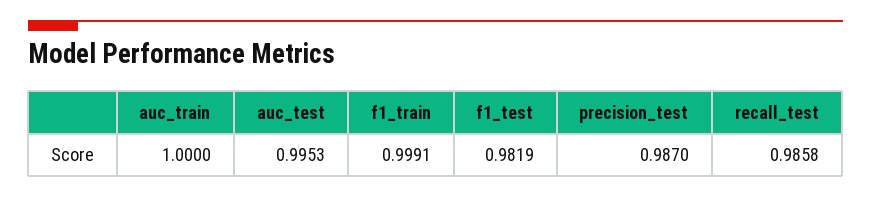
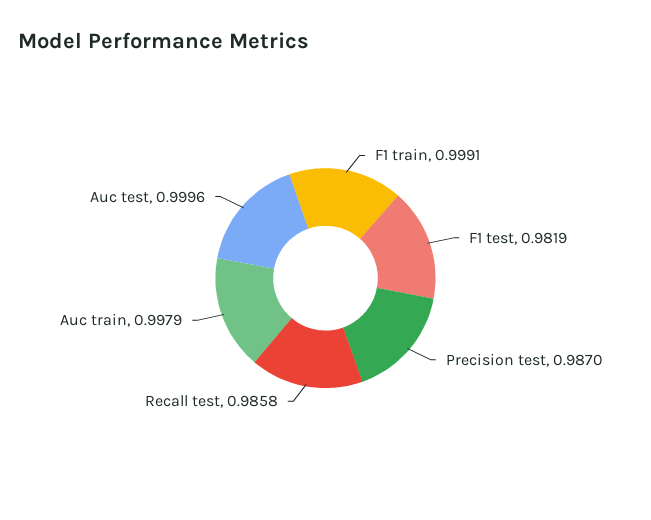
auc_train: 1 -> 0.9979
auc_test: 0.9953 -> 0.9996

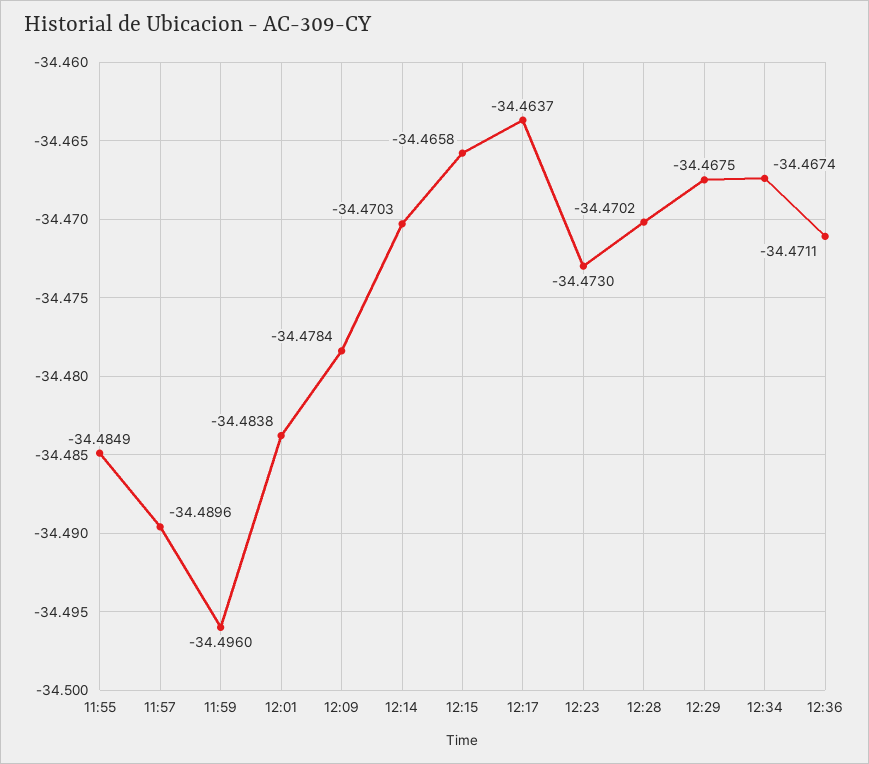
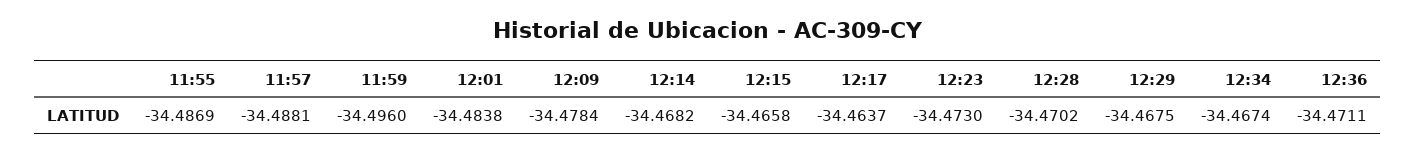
11:55: -34.4849 -> -34.4869
11:57: -34.4896 -> -34.4881
12:14: -34.4703 -> -34.4682

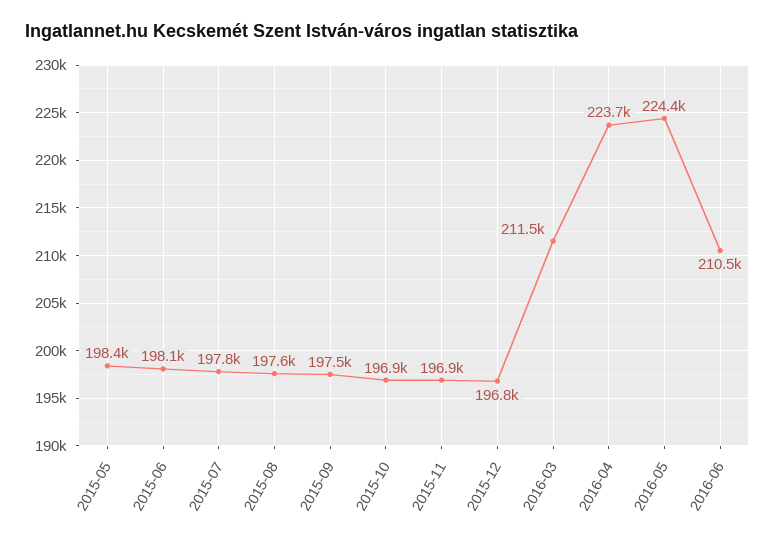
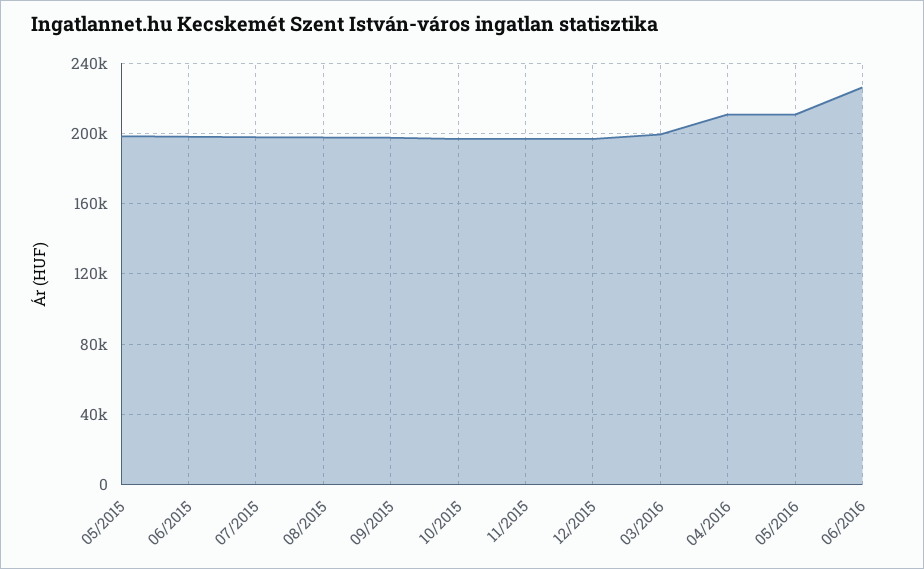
2016-03: 211500 -> 200000
2016-04: 223700 -> 210000
2016-05: 224400 -> 210000
2016-06: 210500 -> 225000

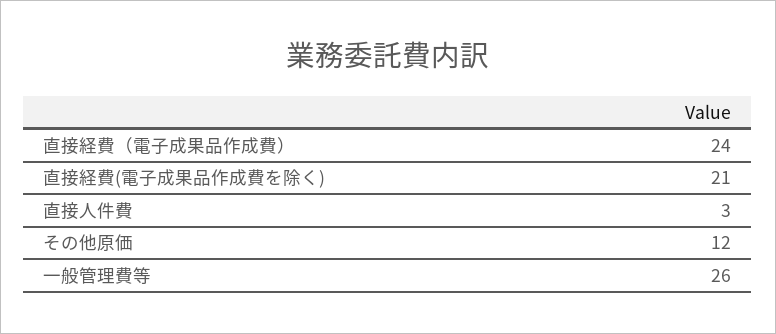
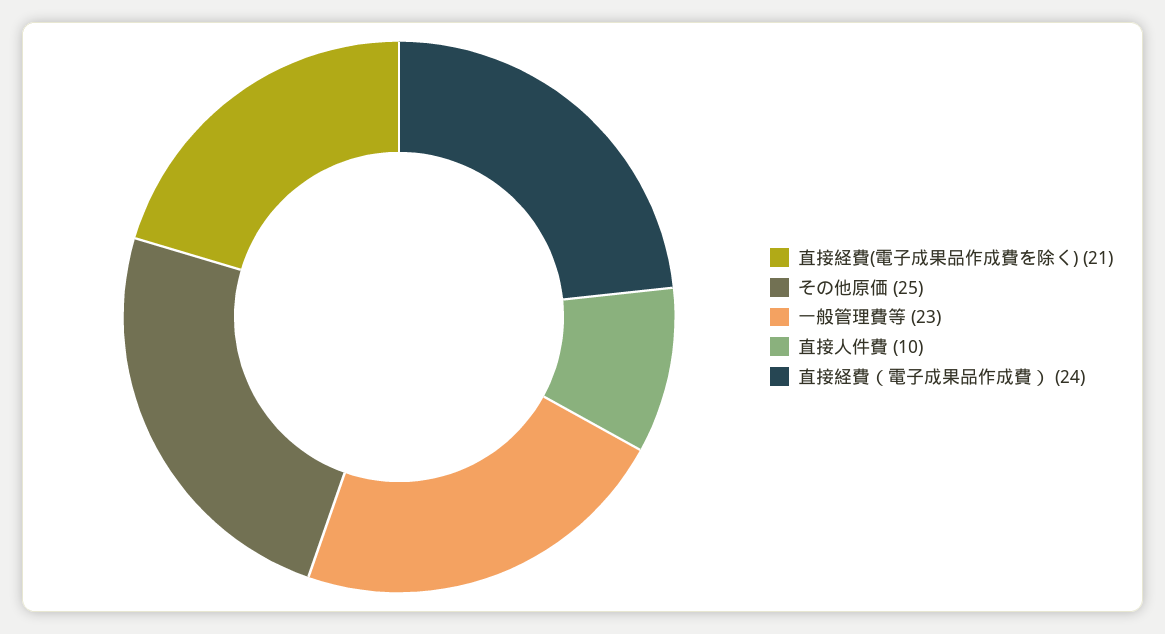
直接人件費: 3 -> 10
その他原価: 12 -> 25
一般管理費等: 26 -> 23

::::::::::

Assignment.
Please restate all of the listing above word for word, with no pictures.

Response to this exercise.
auc_train: 1 -> 0.9979
auc_test: 0.9953 -> 0.9996

11:55: -34.4849 -> -34.4869
11:57: -34.4896 -> -34.4881
12:14: -34.4703 -> -34.4682

2016-03: 211500 -> 200000
2016-04: 223700 -> 210000
2016-05: 224400 -> 210000
2016-06: 210500 -> 225000

直接人件費: 3 -> 10
その他原価: 12 -> 25
一般管理費等: 26 -> 23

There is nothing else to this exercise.